La comunicación en la República Dominicana es un barato espectáculo de rumba, lentejuelas y neón. Tropezar con la libertad en los medios de masas es un premio de lotería. La prensa es una caja de resonancia con muy pocas disonancias. Los que se arrogan el derecho de construir opinión no son en su mayoría dueños de sus juicios: son muñecos de ventrílocuos, espantajos animados por titiriteros. Sus voces están tasadas por cada soplo y su discurso por cada palabra. Son esclavos de su precio y en su enajenación perdieron hasta el instinto de la verdad. Y es que como decía el periodista y escritor polaco Ryszard Kapuscinski: “Cuando se descubrió que la información era un negocio, la verdad dejó de ser importante”.
El derecho a la información atraviesa por uno de sus momentos más decadentes. La propiedad de los medios en manos de grupos económicos y políticos convierte a la información en un producto tan complejo que muy pronto necesitará de un instructivo de uso para decodificarla. Antes de salir, el hecho informativo pasa por redes cada vez más finas de disección. Quien decide lo que se emite o se publica, al final de cuenta, no es el comunicador, ni el periodista ni el medio: son los intereses que los costean. Lo peor es que muchos de esos grupos participan activamente en las contrataciones con el Estado; otros son concesionarios de servicios públicos estratégicos y todos intervienen en un mercado dominado por la concentración. Esa realidad constriñe severamente la libertad para informar e impone la autocensura como premisa tácita del ejercicio informativo. De esta manera la verdad, postrada en su secuestro, yace como un bien tan escaso como caro.
Nunca antes un gobierno ha tenido una plataforma tan portentosa de dominación mediática. Ya la gente conoce anticipadamente la opinión de un colectivo fichado de medios, periodistas, académicos y comunicadores cada vez más grande comprado a precio servil con dinero público; su oficialismo rancio apesta. Periodistas y opinantes profesionales de viejos fondillos roídos y zapatos ajados hoy son respetables dueños de medios; otros, príncipes del periodismo de kilates: sus opiniones son cátedras y sus juicios sentencias. Esos no se molestan por minucias; con ellos hay que negociar paquetes publicitarios, contratas, comisiones y cargos diplomáticos. Son presumidos y soberbios, templos de la última razón. Se les ve en las giras presidenciales, en hoteles de cinco estrellas, en finos restaurantes dando lecciones enólogas o levantando copas espumantes. Son los dueños de las estrategias que soportan las grandes tramas políticas; los que limpiamente hacen el juego sucio sin arrugas ni culpas. Esos tutean a los respetables y los mandan a la mierda cuando quieren, convencidos de que pueden pasar de una parcela a otra sin que su fama sufra menoscabo porque entre su delirante fanaticada dominan los pensadores gástricos y los mercaderes de la lisonja.

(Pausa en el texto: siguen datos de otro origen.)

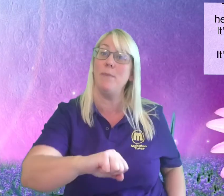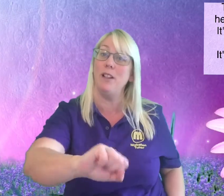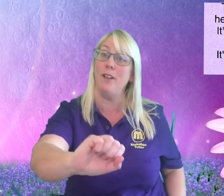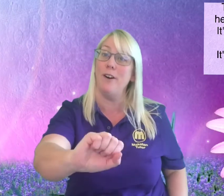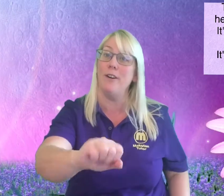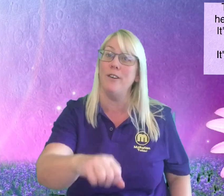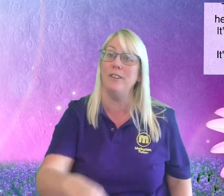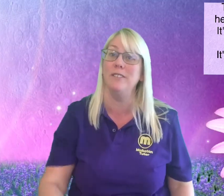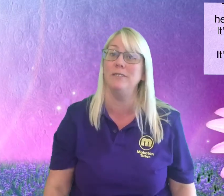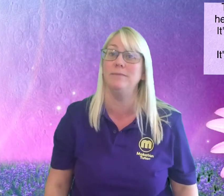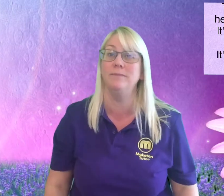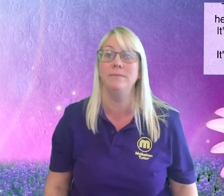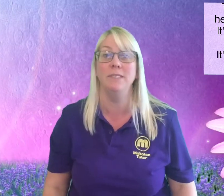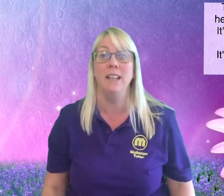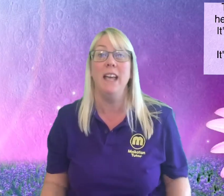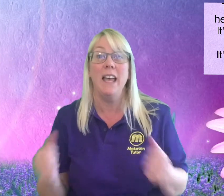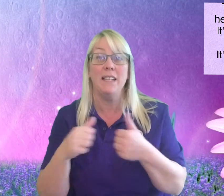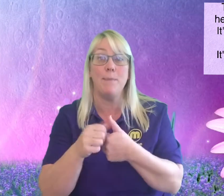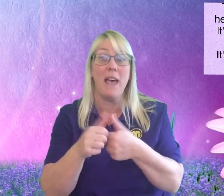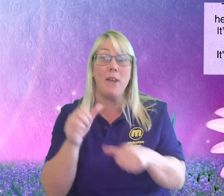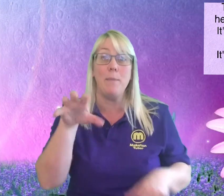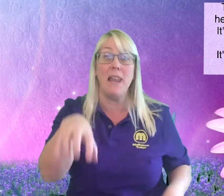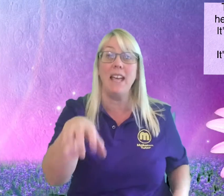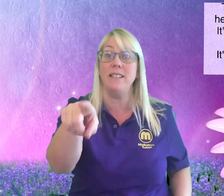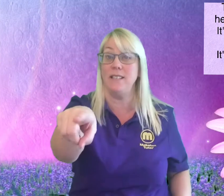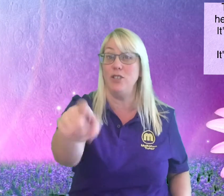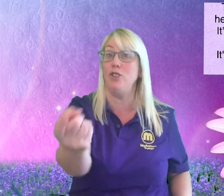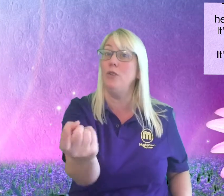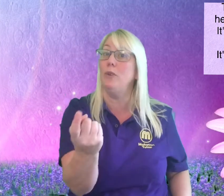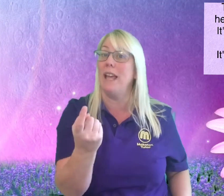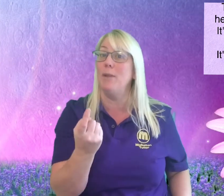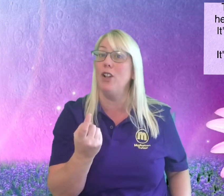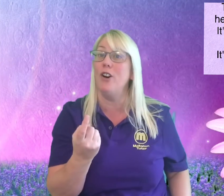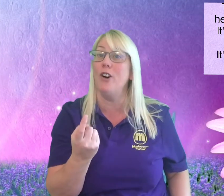belong It's a better place since you came alone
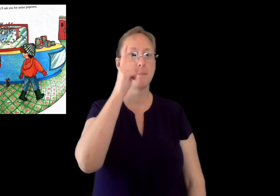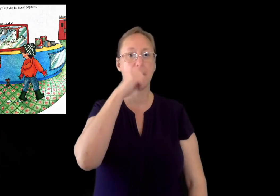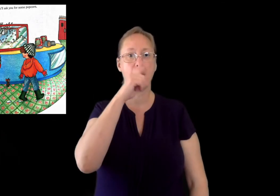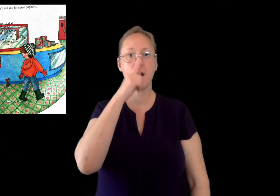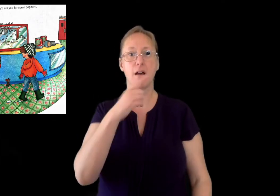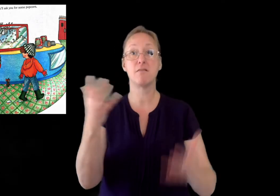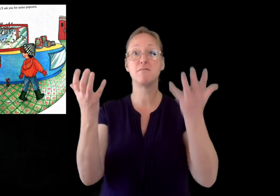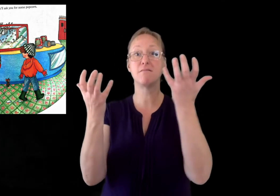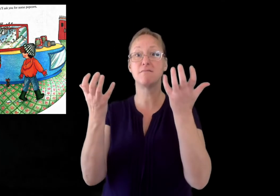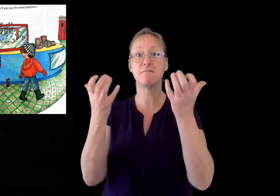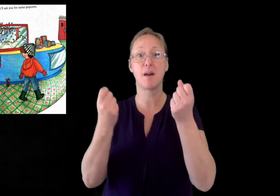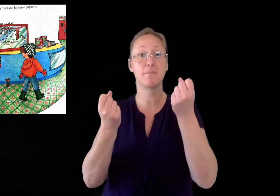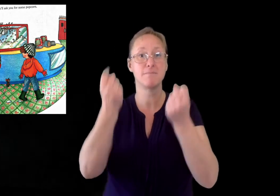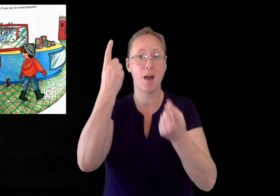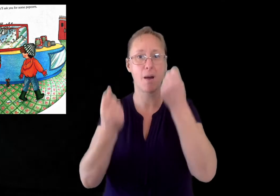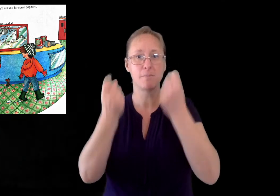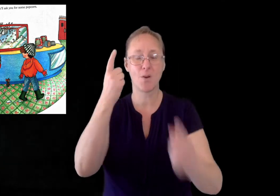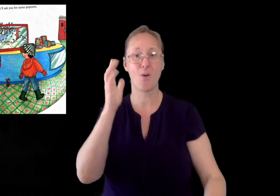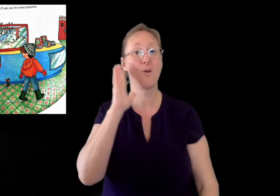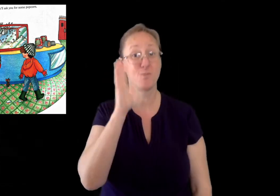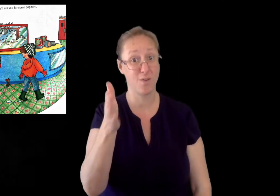he'll ask you for some popcorn.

Un amigo extranjero, al oír la vocinglería de uno de esos gobiernos radiales, me preguntó: ¿Y por qué hablan como si estuvieran discutiendo? Para contrastar le contesté sobriamente: “Porque no discuten opiniones, defienden posiciones”. La comunicación política de hoy es la industria de la fabulación, el retorcimiento, la manipulación y la extorsión. Está diseñada perversamente para nublar, confundir, desdoblar, enlodar y prejuiciar. Un poder corrompido y hambriento con una enorme fuerza seductora hace de una sociedad sin conciencia crítica su mejor antojo. Ahora no solo nos toca defendernos de nuestros “representantes”, sino también cuidarnos de sus bayonetas. La prensa anda en tangas y tacones tentando la noche... cierren las puertas.